Physiology vs gene expression in bacteria. Proteome organization in bacteria is actively regulated in response to growth conditions, as shown by the many quantitative “growth laws” that directly link gene expression parameters to physiological quantities like the growth rate. Several phenomenological models can explain growth laws at a qualitative level. By contrast, genome-scale approaches probing such relationships at the quantitative (molecular) level are far less developed. We aim at improving our understanding of the link between physiology and gene expression in microbes by devising efficient data-based mathematical and computational approaches.
Understanding cell-to-cell variability. Current experimental techniques (like the so-called ‘mother machine’) can probe physiological or gene expression variability in cell populations at single cell resolution. The resulting distributions reflect stochasticity at various levels, from the intracellular noise that characterizes gene expression to fluctuations in the extracellular medium. It is however known that, in many cases, cell-to-cell variability and population-level fitness are tightly linked. We are interested in identifying principles that drive the selection of observed growth states and shed light on the significance of the observed single-cell diversity.

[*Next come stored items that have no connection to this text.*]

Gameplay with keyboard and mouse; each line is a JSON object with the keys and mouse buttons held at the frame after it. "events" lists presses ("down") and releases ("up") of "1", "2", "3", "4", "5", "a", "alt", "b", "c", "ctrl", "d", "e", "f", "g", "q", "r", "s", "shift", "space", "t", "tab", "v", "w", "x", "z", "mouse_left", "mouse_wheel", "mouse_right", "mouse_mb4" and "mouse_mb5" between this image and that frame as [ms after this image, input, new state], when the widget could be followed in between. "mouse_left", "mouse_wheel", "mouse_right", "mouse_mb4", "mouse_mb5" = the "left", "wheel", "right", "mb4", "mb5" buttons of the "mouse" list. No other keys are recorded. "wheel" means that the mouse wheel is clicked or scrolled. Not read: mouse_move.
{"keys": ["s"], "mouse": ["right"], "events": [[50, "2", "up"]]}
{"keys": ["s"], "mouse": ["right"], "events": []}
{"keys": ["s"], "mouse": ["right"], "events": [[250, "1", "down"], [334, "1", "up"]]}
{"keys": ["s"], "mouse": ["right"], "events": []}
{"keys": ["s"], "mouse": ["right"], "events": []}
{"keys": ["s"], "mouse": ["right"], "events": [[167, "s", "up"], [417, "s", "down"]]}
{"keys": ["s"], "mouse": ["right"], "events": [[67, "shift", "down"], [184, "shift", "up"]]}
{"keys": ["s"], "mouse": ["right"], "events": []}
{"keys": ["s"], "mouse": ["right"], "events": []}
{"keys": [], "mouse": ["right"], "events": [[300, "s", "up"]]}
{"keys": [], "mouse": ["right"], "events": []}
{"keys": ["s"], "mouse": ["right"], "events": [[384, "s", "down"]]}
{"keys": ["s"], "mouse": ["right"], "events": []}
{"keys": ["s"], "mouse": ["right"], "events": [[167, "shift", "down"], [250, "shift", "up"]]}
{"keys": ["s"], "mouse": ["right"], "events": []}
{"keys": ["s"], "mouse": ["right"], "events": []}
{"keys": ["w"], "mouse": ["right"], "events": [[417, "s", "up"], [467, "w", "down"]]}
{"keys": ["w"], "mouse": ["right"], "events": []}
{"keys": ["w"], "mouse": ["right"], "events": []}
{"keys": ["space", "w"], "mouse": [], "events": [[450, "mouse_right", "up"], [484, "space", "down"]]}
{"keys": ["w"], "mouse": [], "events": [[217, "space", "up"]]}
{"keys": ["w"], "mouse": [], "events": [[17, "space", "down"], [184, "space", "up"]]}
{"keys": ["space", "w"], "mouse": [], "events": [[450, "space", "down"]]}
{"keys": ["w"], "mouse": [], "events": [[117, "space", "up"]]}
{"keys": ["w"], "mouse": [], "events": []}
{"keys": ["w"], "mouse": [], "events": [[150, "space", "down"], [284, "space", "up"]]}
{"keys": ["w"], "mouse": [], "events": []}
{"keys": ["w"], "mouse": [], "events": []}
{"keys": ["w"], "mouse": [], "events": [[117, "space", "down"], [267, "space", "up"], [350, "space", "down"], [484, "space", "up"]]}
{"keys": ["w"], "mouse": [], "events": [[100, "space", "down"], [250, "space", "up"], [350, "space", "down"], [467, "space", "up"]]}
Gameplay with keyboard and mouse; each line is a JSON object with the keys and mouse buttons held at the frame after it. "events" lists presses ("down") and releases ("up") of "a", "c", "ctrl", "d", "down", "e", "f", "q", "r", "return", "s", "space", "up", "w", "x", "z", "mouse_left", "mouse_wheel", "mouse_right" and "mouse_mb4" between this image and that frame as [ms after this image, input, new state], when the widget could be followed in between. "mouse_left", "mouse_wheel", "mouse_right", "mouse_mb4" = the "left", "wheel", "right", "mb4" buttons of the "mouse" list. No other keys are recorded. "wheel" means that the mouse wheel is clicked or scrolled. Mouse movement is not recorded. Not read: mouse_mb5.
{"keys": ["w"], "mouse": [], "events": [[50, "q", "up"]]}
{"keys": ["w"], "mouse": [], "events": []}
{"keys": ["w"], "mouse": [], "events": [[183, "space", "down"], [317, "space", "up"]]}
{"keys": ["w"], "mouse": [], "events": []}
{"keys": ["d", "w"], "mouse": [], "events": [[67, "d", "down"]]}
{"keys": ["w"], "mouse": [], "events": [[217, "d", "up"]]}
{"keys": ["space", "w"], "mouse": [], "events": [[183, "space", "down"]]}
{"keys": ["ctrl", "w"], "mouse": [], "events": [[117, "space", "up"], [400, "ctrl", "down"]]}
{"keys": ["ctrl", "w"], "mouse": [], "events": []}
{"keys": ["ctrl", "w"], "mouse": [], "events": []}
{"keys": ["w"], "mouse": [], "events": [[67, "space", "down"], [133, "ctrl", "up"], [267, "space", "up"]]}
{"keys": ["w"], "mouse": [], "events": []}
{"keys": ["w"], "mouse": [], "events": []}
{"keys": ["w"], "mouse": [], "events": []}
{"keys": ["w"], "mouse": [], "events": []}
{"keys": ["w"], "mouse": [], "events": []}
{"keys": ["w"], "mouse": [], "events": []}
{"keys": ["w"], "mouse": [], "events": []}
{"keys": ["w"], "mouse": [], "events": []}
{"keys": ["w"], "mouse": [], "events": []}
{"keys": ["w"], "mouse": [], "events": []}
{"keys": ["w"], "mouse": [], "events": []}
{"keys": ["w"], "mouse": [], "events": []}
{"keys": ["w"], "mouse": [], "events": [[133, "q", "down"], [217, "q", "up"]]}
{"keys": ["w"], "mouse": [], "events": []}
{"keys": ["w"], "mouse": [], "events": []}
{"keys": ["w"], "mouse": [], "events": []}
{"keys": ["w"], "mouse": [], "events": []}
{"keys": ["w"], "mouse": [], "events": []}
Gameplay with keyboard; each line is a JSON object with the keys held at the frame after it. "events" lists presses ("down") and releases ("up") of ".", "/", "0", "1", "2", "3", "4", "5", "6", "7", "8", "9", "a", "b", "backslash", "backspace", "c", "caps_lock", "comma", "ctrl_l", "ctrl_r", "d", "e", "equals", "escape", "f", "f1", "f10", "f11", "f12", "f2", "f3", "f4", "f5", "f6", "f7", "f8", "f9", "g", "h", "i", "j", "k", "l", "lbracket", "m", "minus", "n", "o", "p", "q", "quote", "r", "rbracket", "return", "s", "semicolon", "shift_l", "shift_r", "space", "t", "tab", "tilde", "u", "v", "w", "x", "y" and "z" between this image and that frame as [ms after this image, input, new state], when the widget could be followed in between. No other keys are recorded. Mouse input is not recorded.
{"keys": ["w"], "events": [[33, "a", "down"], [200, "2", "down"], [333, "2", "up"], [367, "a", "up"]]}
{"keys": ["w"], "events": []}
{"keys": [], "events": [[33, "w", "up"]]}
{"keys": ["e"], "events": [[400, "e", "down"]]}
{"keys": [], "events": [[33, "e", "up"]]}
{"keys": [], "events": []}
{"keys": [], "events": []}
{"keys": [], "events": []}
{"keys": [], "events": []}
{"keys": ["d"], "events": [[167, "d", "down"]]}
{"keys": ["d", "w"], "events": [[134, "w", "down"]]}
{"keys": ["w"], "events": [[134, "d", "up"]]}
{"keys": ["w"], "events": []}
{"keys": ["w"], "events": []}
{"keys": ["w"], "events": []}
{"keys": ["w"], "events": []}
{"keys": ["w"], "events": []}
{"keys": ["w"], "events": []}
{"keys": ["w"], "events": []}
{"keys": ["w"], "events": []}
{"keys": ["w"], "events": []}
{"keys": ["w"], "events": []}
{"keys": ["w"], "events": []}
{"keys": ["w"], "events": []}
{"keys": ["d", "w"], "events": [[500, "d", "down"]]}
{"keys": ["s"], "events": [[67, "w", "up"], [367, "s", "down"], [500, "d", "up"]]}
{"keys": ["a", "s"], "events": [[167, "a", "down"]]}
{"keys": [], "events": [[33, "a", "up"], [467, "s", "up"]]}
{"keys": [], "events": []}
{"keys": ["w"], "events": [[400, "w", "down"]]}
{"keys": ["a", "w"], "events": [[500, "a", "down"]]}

Keywords: Turbulence, Complex flows, HPC
Our research addresses many aspects of turbulence, a ubiquitous phenomenon appearing in very different systems over an extremely wide range of scales, from microns, in quantum systems, to hundreds of kilometres in geophysical and astrophysical contexts.
Turbulence is not a single problem, but rather a huge field of interdisciplinary research with applications to different disciplines: we are interested in fundamental questions, motivated also by applications, linked to the statistical properties of the carrying fluid itself and to the advection/diffusion of particles and fields transported by the flow.
Applications: complex flows in industry and environment, dynamics of colloidal aggregates, evolution and transport of sediments or suspended matter in natural fluids.
In complex fluids, i.e., mixtures in which two or more phases coexists, the challenge is to export the knowledge and methodologies developed for the ideal case of Newtonian turbulence to the case of suspensions, or emulsions. We are interested in: rotating stratified flows, fragmentation dynamics of aggregates in turbulent and laminar flows, transitions from (D) to (D-1) dimensional dynamics.
Switching from classical to quantum word, we study two-dimensional quantum polariton fluids. Loosely speaking, these are superfluids – fluids with zero viscosity- emerging from the strong light-matter interaction in semiconductor microcavities. But unlike helium or other superfluids, that need very low temperature, polaritons can exist at room temperature also. In many applications, a mean field theoretical approach can be used, resulting in an effective non-linear Shroedinger equation for the wave function of the condensate.
DIrect Numerical Simulations of a Turbulent Rotating Flow (4096^3 grid points).
Among the different methodological assets, we cite the numerical methods based on Pseudo-Spectral algorithms complemented by tools for simulating complex particles (such as droplets, aggregates). Numerical tools are supported by a professional knowledge about the optimization of software for massive parallel machines hosted in the European supercomputing centers. We are engaged in the national High-Performace Computing community, with national grant allocations at CINECA, and have benefited of EU allocations within the PRACE framework.